Fired Belding cop's past problems with department detailed in personnel file
BELDING, MI - The personnel
file for a longtime Belding Police officer fired after an off-duty fight
outside a Kent County bar shows the recent termination wasn't the city's first
attempt to end his employment.
Jason Cooper was fired in
October after a fight earlier that month outside Grattan Irish Pub, 11817 Old
Belding Road NE. Police Chief Dale Nelson conducted an internal investigation
into Cooper's conduct and determined Cooper's actions brought shame to himself
and the force, demanding his dismissal, according to documents obtained by
MLive and The Grand Rapids Press under the Freedom of Information Act.
A Kent County Sheriff's
Department investigation showed a man began to call Cooper racial slurs,
leading to a fight involving Cooper and up to six others outside the bar.
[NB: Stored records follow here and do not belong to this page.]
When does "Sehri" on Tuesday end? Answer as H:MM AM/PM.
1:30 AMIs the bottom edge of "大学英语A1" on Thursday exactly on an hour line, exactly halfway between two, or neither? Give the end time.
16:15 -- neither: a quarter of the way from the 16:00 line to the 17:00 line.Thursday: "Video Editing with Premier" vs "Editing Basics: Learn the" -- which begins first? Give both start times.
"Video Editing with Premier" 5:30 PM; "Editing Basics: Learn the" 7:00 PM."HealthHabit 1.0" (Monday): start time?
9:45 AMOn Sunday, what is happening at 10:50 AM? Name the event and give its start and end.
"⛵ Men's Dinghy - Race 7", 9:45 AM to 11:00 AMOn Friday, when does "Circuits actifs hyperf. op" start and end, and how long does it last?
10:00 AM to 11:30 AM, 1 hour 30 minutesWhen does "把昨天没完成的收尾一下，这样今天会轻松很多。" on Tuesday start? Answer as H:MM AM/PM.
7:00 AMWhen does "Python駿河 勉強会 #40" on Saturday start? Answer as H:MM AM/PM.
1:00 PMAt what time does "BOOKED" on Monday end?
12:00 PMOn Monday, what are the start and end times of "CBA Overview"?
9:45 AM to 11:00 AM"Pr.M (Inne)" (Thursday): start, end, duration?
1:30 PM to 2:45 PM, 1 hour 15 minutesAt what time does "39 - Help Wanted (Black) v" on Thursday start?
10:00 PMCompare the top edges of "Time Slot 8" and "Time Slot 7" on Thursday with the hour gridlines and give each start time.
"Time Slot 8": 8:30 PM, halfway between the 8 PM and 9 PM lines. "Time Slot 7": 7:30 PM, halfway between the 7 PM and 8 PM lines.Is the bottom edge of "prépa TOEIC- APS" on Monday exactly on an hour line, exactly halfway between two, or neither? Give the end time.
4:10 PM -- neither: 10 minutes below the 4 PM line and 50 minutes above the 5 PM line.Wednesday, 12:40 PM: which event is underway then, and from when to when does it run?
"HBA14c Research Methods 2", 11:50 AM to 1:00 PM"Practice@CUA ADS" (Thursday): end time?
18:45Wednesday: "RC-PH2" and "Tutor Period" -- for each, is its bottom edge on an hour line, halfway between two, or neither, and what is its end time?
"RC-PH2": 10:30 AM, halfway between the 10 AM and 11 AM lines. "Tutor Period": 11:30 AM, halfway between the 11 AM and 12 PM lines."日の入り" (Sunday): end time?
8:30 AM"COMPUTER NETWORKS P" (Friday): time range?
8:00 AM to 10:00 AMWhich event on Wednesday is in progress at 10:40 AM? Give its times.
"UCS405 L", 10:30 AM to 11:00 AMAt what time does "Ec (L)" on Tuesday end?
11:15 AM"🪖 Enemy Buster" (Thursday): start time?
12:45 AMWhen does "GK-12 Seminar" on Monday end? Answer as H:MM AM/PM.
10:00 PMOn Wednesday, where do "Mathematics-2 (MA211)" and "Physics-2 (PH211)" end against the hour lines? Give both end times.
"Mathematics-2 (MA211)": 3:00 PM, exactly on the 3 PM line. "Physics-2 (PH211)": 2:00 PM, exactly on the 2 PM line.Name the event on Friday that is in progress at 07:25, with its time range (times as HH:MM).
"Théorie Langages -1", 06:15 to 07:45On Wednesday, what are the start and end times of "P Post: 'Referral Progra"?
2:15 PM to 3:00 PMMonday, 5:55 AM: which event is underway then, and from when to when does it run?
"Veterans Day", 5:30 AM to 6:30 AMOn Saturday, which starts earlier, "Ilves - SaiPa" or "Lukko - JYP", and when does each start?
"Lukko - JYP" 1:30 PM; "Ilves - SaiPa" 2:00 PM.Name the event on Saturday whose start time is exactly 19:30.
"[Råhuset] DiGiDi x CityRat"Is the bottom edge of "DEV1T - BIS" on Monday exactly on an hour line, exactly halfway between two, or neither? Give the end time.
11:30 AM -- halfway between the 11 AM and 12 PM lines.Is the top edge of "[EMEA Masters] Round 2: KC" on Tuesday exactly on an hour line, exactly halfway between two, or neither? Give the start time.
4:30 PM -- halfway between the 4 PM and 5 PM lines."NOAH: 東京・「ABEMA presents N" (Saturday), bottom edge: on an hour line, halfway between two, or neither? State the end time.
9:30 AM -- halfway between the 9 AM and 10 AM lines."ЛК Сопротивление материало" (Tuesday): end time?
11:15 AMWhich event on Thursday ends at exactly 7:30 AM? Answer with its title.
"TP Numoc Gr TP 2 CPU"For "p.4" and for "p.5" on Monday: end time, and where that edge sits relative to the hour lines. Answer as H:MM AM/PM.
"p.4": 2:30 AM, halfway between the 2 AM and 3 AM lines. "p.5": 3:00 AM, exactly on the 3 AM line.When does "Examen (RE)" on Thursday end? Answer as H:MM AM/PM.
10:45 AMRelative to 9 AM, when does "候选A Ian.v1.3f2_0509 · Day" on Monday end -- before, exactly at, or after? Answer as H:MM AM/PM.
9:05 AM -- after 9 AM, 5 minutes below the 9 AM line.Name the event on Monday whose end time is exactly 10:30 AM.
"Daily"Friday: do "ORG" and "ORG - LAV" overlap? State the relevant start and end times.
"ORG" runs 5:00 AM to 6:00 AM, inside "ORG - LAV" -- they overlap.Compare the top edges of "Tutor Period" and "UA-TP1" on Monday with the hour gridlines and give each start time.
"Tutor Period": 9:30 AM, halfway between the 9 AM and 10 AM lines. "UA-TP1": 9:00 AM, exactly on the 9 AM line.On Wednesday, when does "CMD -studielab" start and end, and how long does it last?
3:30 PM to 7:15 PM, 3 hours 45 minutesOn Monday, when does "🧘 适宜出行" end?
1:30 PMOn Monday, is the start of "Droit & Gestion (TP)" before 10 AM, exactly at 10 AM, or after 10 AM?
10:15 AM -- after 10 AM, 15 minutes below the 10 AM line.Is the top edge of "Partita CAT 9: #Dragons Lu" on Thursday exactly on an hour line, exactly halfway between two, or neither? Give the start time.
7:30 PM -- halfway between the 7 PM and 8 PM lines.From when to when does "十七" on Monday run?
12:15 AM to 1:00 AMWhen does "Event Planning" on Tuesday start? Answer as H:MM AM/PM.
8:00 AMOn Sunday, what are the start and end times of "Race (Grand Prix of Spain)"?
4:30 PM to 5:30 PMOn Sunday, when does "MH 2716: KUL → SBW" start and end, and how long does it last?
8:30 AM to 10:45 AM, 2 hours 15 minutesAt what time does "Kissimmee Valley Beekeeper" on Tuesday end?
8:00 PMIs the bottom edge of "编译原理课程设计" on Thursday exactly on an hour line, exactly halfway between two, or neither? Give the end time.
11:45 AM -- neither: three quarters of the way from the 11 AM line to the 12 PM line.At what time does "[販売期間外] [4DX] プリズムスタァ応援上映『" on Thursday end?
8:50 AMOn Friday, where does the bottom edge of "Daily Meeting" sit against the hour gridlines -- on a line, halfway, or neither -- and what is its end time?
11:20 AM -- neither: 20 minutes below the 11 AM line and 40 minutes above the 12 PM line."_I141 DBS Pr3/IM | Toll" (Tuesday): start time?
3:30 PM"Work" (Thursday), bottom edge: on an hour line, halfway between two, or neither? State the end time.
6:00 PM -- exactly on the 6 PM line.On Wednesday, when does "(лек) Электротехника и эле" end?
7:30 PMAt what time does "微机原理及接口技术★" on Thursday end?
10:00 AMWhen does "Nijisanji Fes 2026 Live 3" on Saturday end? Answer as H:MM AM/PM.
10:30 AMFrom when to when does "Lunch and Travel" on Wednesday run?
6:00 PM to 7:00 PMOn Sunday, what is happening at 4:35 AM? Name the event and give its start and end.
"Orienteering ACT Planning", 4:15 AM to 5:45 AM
A
witness told Belding Police that Cooper initially walked away from a seemingly
heated conversation with a man, but later ran across the parking lot and
grabbed the man by his shirt after he directed a slur at Cooper, records show.
Ashley Geldersma, a Clarksville
resident who was pregnant at the time, said she was hit in the side during the
melee and alleged the punch came from Cooper's direction. She filed a complaint
with the sheriff's department. Cooper told a deputy he didn't strike her.
Cooper earlier this year was
absolved of any wrongdoing after he shot and killed Bernard "Bud"
Rowley, of Sidney. The Ionia County prosecutor concluded Cooper had acted in
self-defense after Rowley in January shot at Cooper and a Michigan State Police
trooper during a traffic altercation. That incident is not reflected in
Cooper's personnel file.
City records show Cooper was
hired by the department in 1998. In 2000, he was terminated for an unjustified
police pursuit and allegedly providing false statements during an investigation
into the transport of a suspect. He returned to the job after federal
arbitration but was suspended for 90 days without pay, documents show.
In this year's firing, Nelson
wrote in Cooper's disciplinary record that the officer portrayed conduct
"unbecoming of a law enforcement officer" by allowing himself to lose
control and physically attack someone after ethnic slurs were made toward him
outside Grattan Irish Pub.
"Your failure to avert the
assault when you should, showed a continued lack of control and unprofessional
response," Nelson wrote. "Your actions have brought discredit to
yourself and the Belding Police Department."
Cooper allegedly didn't report
the incident to Nelson despite "ample" opportunities during two work
shifts following the incident, which Nelson said was Cooper's effort to conceal
his off-duty behavior, records show.
A Kent County Sheriff's deputy
told Nelson that Cooper spoke about the incident but declined to divulge
possible witnesses, write a statement or allow photographs of his injuries.
Cooper argued he didn't feel he needed to take those steps because he was told
the case "was not going anywhere," documents state.
Cooper's personnel file shows
high performance rankings in recent years but also details past problems, the
majority of which occurred in 1999 and 2000.
In 2000, the then-city manager
and police chief wrote that Cooper compromised the safety of others when he
pursued a truck that ran a stop sign. Two teenage girls sat in the bed of the
truck, which Cooper chased down a two-track road at night, traveling at high
speeds beyond city limits, documents state. The pursuit caused $2,000 damage to
the patrol vehicle.
Cooper was also accused of
providing evasive statements regarding the pursuit and another incident in
which he allegedly transported an arrest subject in his vehicle without
handcuffing the person.
Officials in 1999 said Cooper
failed to complete daily log and incident reports for numerous incidents such
as assault and battery, a missing child and a suspected drunken driver. Cooper
in a written reply to the then-chief wrote "I don't make up sh-- to make
my log look good, like some. You can tell by my mileage that I don't sit on my
a--. I drive around to find things, but sometimes you just can't."
City officials also claimed
Cooper falsified his application for employment by failing to list that he was
released from the Ionia County Sheriff's Department, his most recent employer
prior to the Belding Police Department, during a probationary period in the
late 1990s.
City Manager Meg Mullendore in
mid-November denied grievances filed after Cooper's recent termination.